- [Instruction] Extract every line of the data that contains the string "soukromí", treating uppercase and lowercase as distinct.
───── Provided entries
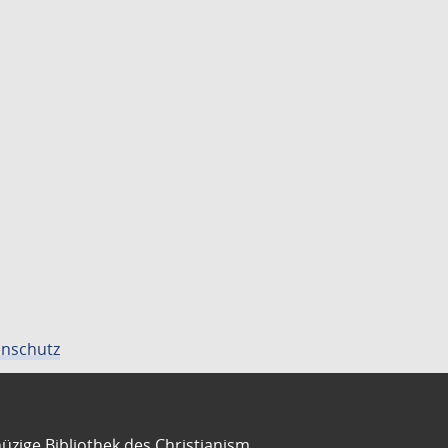
nschutz
üzige Bibliothek des Christianism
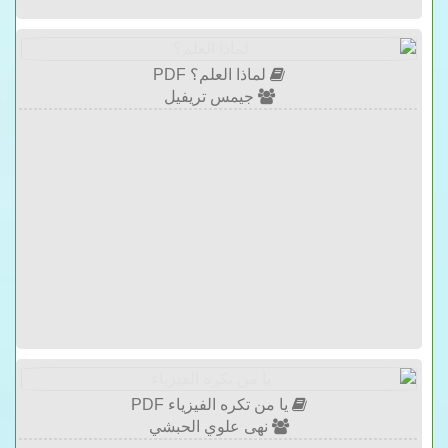
لماذا العلم؟ PDF
جيمس تريفيل
يا من تكره الفيزياء PDF
نهى علوي الحبشي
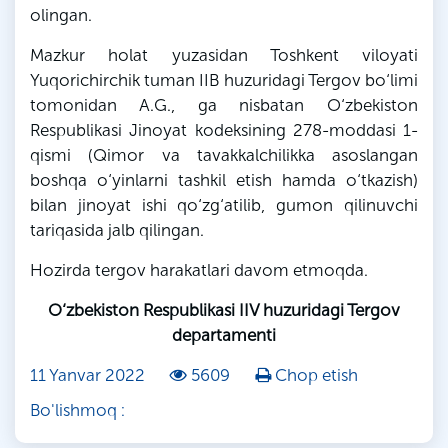
olingan.
Mazkur holat yuzasidan Toshkent viloyati
Yuqorichirchik
tuman IIB huzuridagi Tergov bo‘limi
tomonidan A.
G
.,
ga
nisbatan O‘zbekiston
Respublikasi Jinoyat kodeksining 278-moddasi 1-
qismi (Qimor va tavakkalchilikka asoslangan
boshqa o‘yinlarni tashkil etish hamda o‘tkazish)
bilan jinoyat ishi qo‘zg‘atilib, gumon
qilinuvchi
tariqasida jalb qilingan.
Hozirda tergov harakatlari davom etmoqda.
O‘zbekiston Respublikasi IIV huzuridagi Tergov
departamenti
11 Yanvar 2022
5609
Chop etish
Bo'lishmoq :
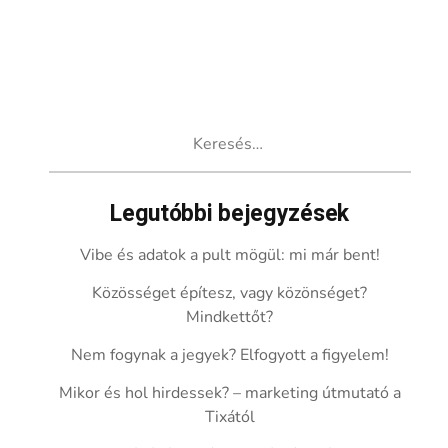
Keresés:
Legutóbbi bejegyzések
Vibe és adatok a pult mögül: mi már bent!
Közösséget építesz, vagy közönséget?
Mindkettőt?
Nem fogynak a jegyek? Elfogyott a figyelem!
Mikor és hol hirdessek? – marketing útmutató a
Tixától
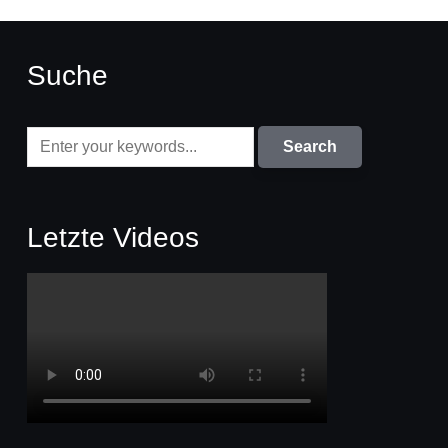
Suche
Letzte Videos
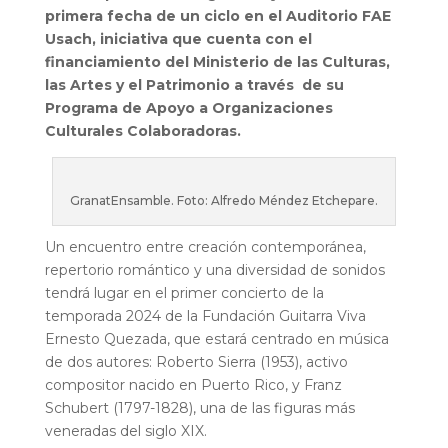
primera fecha de un ciclo en el Auditorio FAE
Usach, iniciativa que cuenta con el
financiamiento del Ministerio de las Culturas,
las Artes y el Patrimonio a través de su
Programa de Apoyo a Organizaciones
Culturales Colaboradoras.
GranatEnsamble. Foto: Alfredo Méndez Etchepare.
Un encuentro entre creación contemporánea,
repertorio romántico y una diversidad de sonidos
tendrá lugar en el primer concierto de la
temporada 2024 de la Fundación Guitarra Viva
Ernesto Quezada, que estará centrado en música
de dos autores: Roberto Sierra (1953), activo
compositor nacido en Puerto Rico, y Franz
Schubert (1797-1828), una de las figuras más
veneradas del siglo XIX.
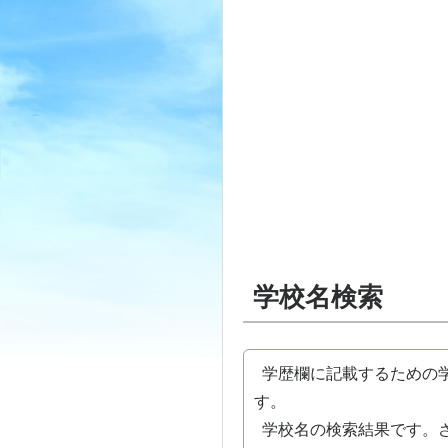
学校名検索
学歴欄に記載するための学
す。
学校名の検索結果です。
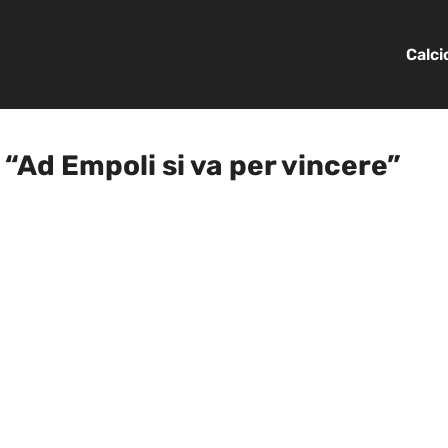
Calc
 “Ad Empoli si va per vincere”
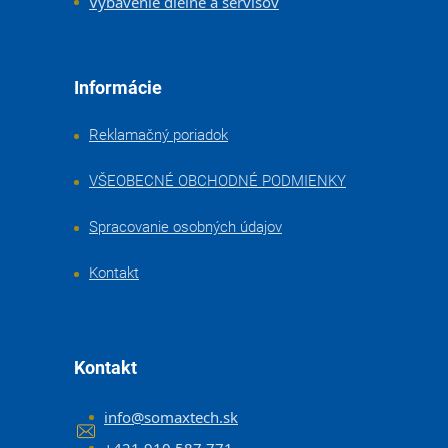
Vybavenie dielne a servisov
Informácie
Reklamačný poriadok
VŠEOBECNÉ OBCHODNÉ PODMIENKY
Spracovanie osobných údajov
Kontakt
Kontakt
info
@
somaxtech.sk
+421 910 587 771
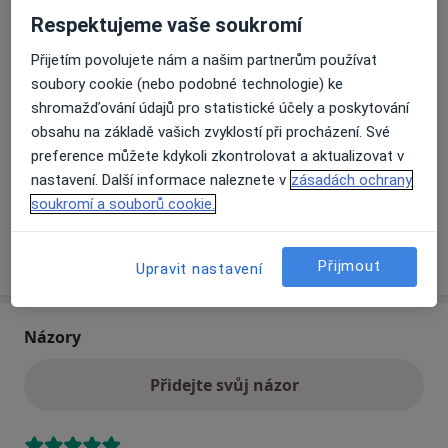
Chirurgická ambulance, Medizen s.r.o.
Respektujeme vaše soukromí
Čechova 44,
Plzeň 3
,
Plzeň
301 00
Přijetím povolujete nám a našim partnerům používat
soubory cookie (nebo podobné technologie) ke
Přiblížit mapu
se otevře v nové záložce
shromažďování údajů pro statistické účely a poskytování
obsahu na základě vašich zvyklostí při procházení. Své
Dostupnost
Na této adrese online kalendář není aktivní
preference můžete kdykoli zkontrolovat a aktualizovat v
Co mám v takové situaci udělat?
nastavení. Další informace naleznete v
zásadách ochrany
soukromí a souborů cookie.
Více
o adrese
Přijmout
Upravit nastavení
Názory
Přidejte svůj názor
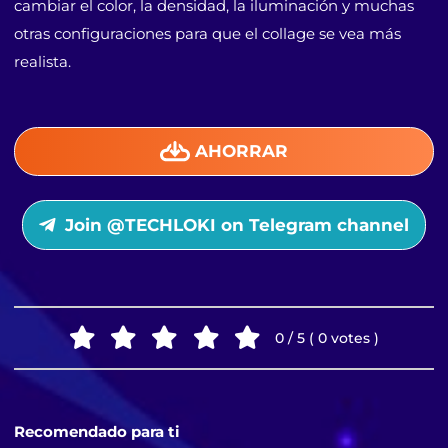
cambiar el color, la densidad, la iluminación y muchas
otras configuraciones para que el collage se vea más
realista.
AHORRAR
Join @TECHLOKI on Telegram channel
0 / 5 ( 0 votes )
Recomendado para ti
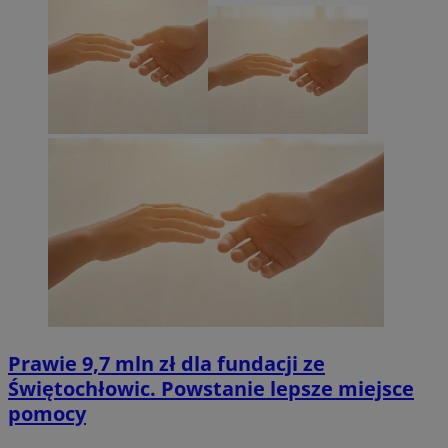
Prawie 9,7 mln zł dla fundacji ze
Świętochłowic. Powstanie lepsze miejsce
pomocy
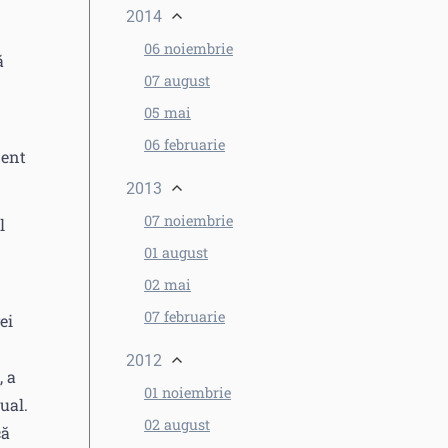
2014
06 noiembrie
ă
07 august
05 mai
06 februarie
dent
2013
07 noiembrie
l
01 august
02 mai
07 februarie
ei
2012
, a
01 noiembrie
ual.
02 august
că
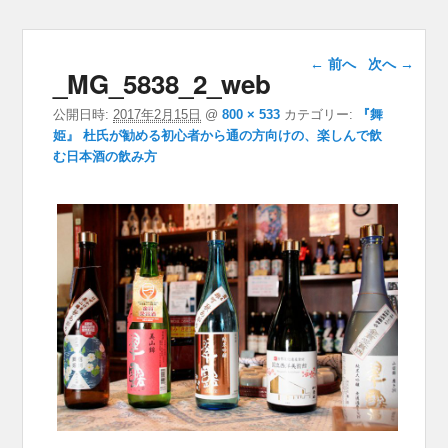
画像ナビゲー
← 前へ
次へ →
_MG_5838_2_web
ション
公開日時:
2017年2月15日
@
800 × 533
カテゴリー:
『舞
姫』 杜氏が勧める初心者から通の方向けの、楽しんで飲
む日本酒の飲み方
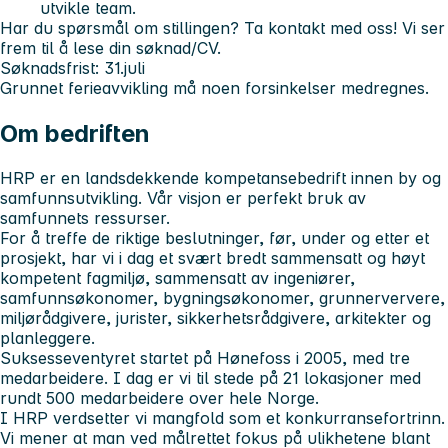
utvikle team.
Har du spørsmål om stillingen? Ta kontakt med oss! Vi ser
frem til å lese din søknad/CV.
Søknadsfrist: 31.juli
Grunnet ferieavvikling må noen forsinkelser medregnes.
Om bedriften
HRP er en landsdekkende kompetansebedrift innen by og
samfunnsutvikling. Vår visjon er perfekt bruk av
samfunnets ressurser.
For å treffe de riktige beslutninger, før, under og etter et
prosjekt, har vi i dag et svært bredt sammensatt og høyt
kompetent fagmiljø, sammensatt av ingeniører,
samfunnsøkonomer, bygningsøkonomer, grunnerververe,
miljørådgivere, jurister, sikkerhetsrådgivere, arkitekter og
planleggere.
Suksesseventyret startet på Hønefoss i 2005, med tre
medarbeidere. I dag er vi til stede på 21 lokasjoner med
rundt 500 medarbeidere over hele Norge.
I HRP verdsetter vi mangfold som et konkurransefortrinn.
Vi mener at man ved målrettet fokus på ulikhetene blant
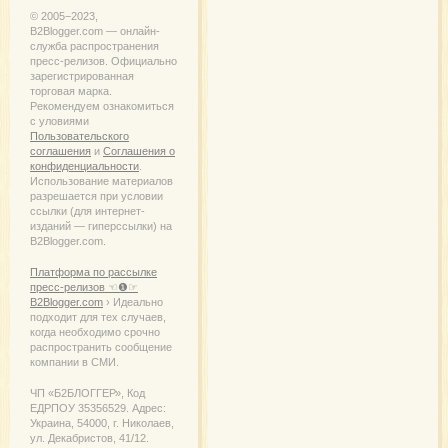
© 2005−2023,
B2Blogger.com — онлайн-
служба распространения
пресс-релизов. Официально
зарегистрированная
торговая марка.
Рекомендуем ознакомиться
с уловиями
Пользовательского
соглашения
и
Соглашения о
конфиденциальности
.
Использование материалов
разрешается при условии
ссылки (для интернет-
изданий — гиперссылки) на
B2Blogger.com.
Платформа по рассылке
пресс-релизов ☜❶☞
B2Blogger.com
› Идеально
подходит для тех случаев,
когда необходимо срочно
распространить сообщение
компании в СМИ.
ЧП «Б2БЛОГГЕР», Код
ЕДРПОУ 35356529. Адрес:
Украина, 54000, г. Николаев,
ул. Декабристов, 41/12.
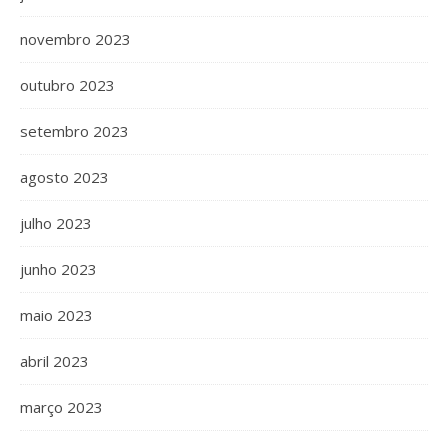
novembro 2023
outubro 2023
setembro 2023
agosto 2023
julho 2023
junho 2023
maio 2023
abril 2023
março 2023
──────────
- [Answer box]
Respektujeme vaše soukromí
soukromí a souborů cookie.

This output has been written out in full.